**GIVEN TEXT**:
= = = = = = =

Here's my preliminary list:
* Integrated partitioning support: Simon/2nd Quadrant
* High-CPU concurrency: Robert/Enterprise DB
* Multimaster replication and clustering: Simon/2nd Quadrant
* Multi-table indexes: Heiki? Oleg & Teodor?
* Column-leve collation support: Peter/Enterprise DB
* Faster and more fault tolerant data loading: Andrew/PGX
* Automated postgresql.conf Configuration: Greg/2nd Quadrant
* Parallel pg_dump: Andrew/PGX
* SET GLOBAL-style configuration in SQL: Greg/2nd Quadant
* Track table and index caching to improve optimizer decisions: Robert/Enterprise DB
Thanks to Greg Smith for adding a few bonus ideas I hadn't thought of. What else have you got? I don't think we necessarily have to limit ourselves to core features, BTW: projects like PostGIS and pgAdmin are also clearly popular, and new projects of that scope (or improvements to those!) would no doubt be welcome. Also, I'm highlighting PGXN and an example of how this sort of thing might work.
So, what do you want to work on? Let me know, I'll do as much match-making at the conference as I can.
Best,
David
On sön, 2011-09-11 at 21:21 -0700, David E. Wheeler wrote:
* Column-leve collation support: Peter/Enterprise DB
Column-level collation support already exists.
Hi,
"David E. Wheeler" <david@kineticode.com> writes:
Thanks to Greg Smith for adding a few bonus ideas I hadn't thought of. What
else have you got? I don't think we necessarily have to limit ourselves to
core features, BTW: projects like PostGIS and pgAdmin are also clearly
popular, and new projects of that scope (or improvements to those!) would no
doubt be welcome.
You could add DDL Triggers from me (2ndQuadrant) and process-based
parallel loading in pgloader (currently thread based, sucks).
Regards,
--
Dimitri Fontaine
http://2ndQuadrant.fr PostgreSQL : Expertise, Formation et Support
On Sep 12, 2011, at 6:01, Peter Eisentraut <peter_e@gmx.net> wrote:
Column-level collation support already exists.
Yeah, just realized that. I mention to say table or column-level encoding.
Best,
David
* David E. Wheeler (david@kineticode.com) wrote:
Toward the end of the presentation, I'd like to make some suggestions and offer to do some match-making. I'm thinking primarily of listing some of the stuff the community would love to see done, along with the names of the folks and/or companies who, with funding, might make it happen. My question for you is: What do you want to work on?
I'm not looking for funding (probably couldn't take it if I was offered
it, heh), so I'm not sure if it should be included, but I'm still
planning to dig into revamping the logging system (if I can ever manage
to get out from under my current 'real job' workload :/). If others are
interested and have time to help, please let me know..
Thanks,
Stephen
On Sep 13, 2011 2:37 AM, "Stephen Frost" <sfrost@snowman.net> wrote:
* David E. Wheeler (david@kineticode.com) wrote:
Toward the end of the presentation, I'd like to make some suggestions
and offer to do some match-making. I'm thinking primarily of listing some of
the stuff the community would love to see done, along with the names of the
folks and/or companies who, with funding, might make it happen. My question
for you is: What do you want to work on?

= = = = = = =

**THINGS TO DO**:
1/ In the thread, whose name is listed next to "Parallel pg_dump"?
2/ Rewrite the stretch of the thread from "You could add" through "or column-level encoding.", putting "pg_restore" where "pgloader" appears.

**DATASET**:
= = = = = = =

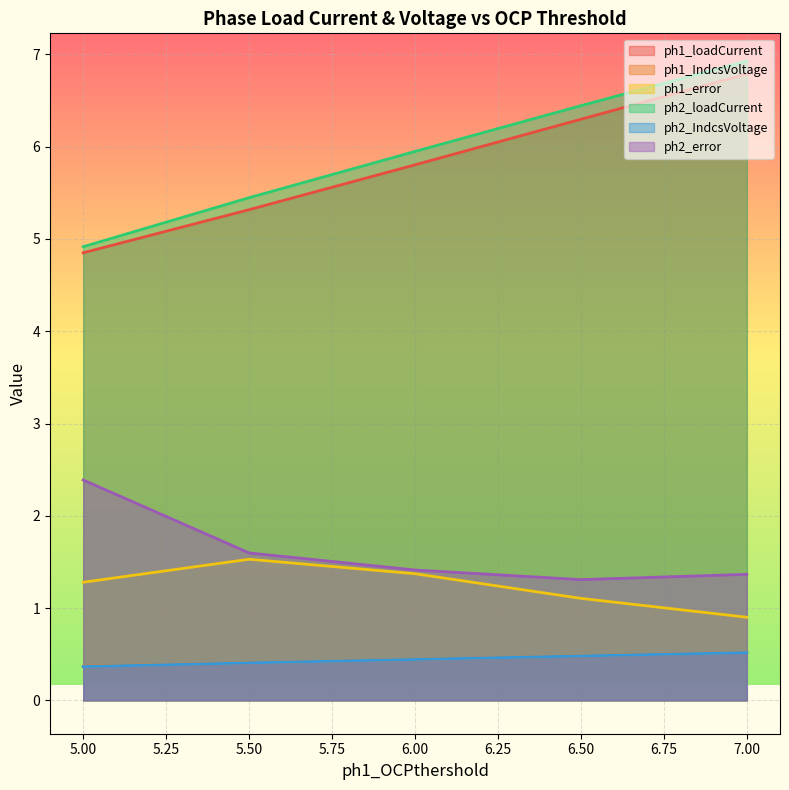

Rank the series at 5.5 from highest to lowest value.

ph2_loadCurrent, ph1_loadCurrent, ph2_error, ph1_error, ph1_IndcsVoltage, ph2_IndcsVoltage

= = = = = = =

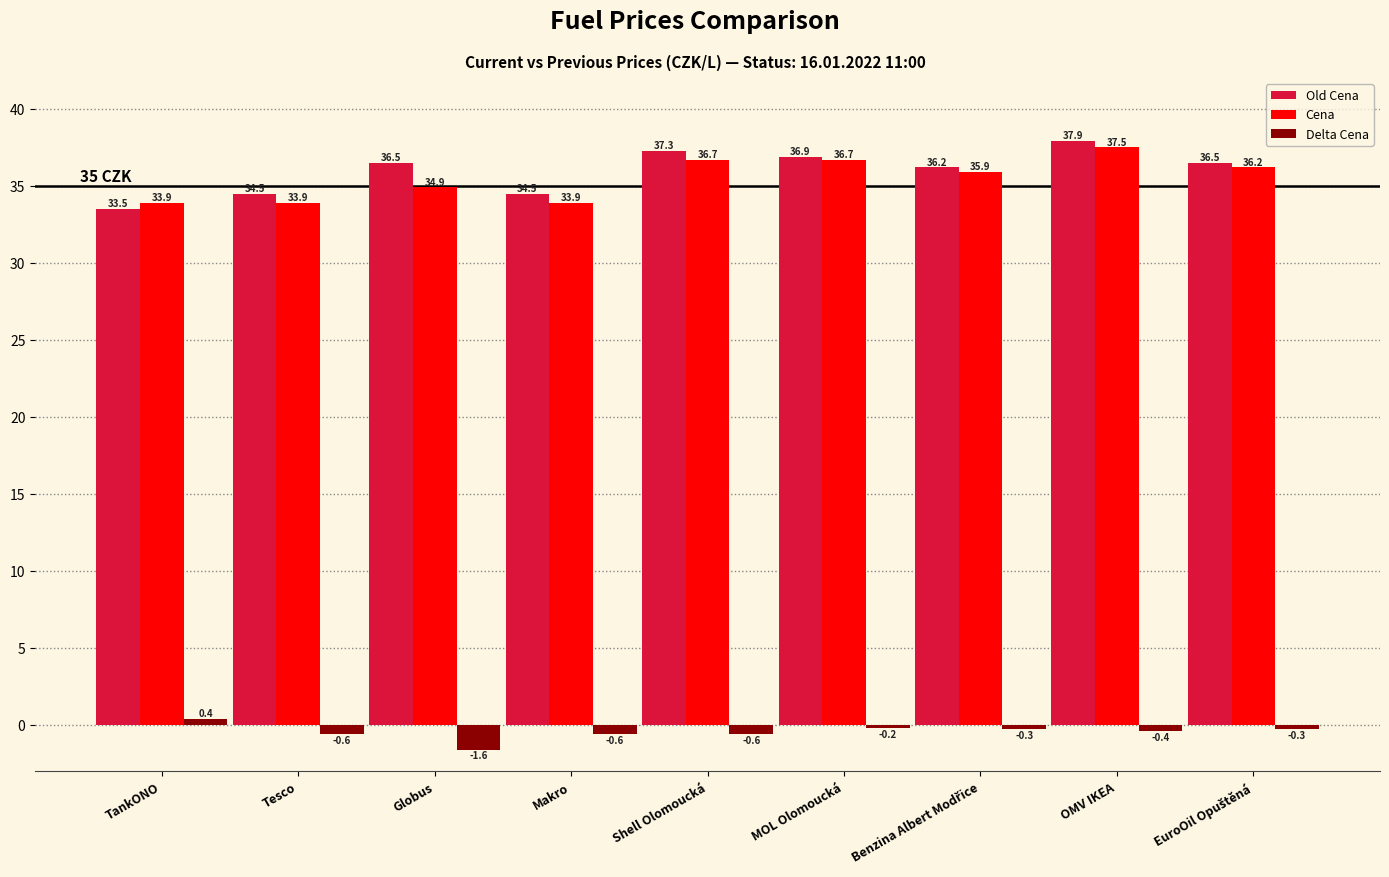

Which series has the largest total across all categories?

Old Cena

= = = = = = =

**SOLUTIONS TO THE TASKS**:
1/ Andrew/PGX

2/
You could add DDL Triggers from me (2ndQuadrant) and process-based
parallel loading in pg_restore (currently thread based, sucks).
Regards,
--
Dimitri Fontaine
http://2ndQuadrant.fr PostgreSQL : Expertise, Formation et Support
On Sep 12, 2011, at 6:01, Peter Eisentraut <peter_e@gmx.net> wrote:
Column-level collation support already exists.
Yeah, just realized that. I mention to say table or column-level encoding.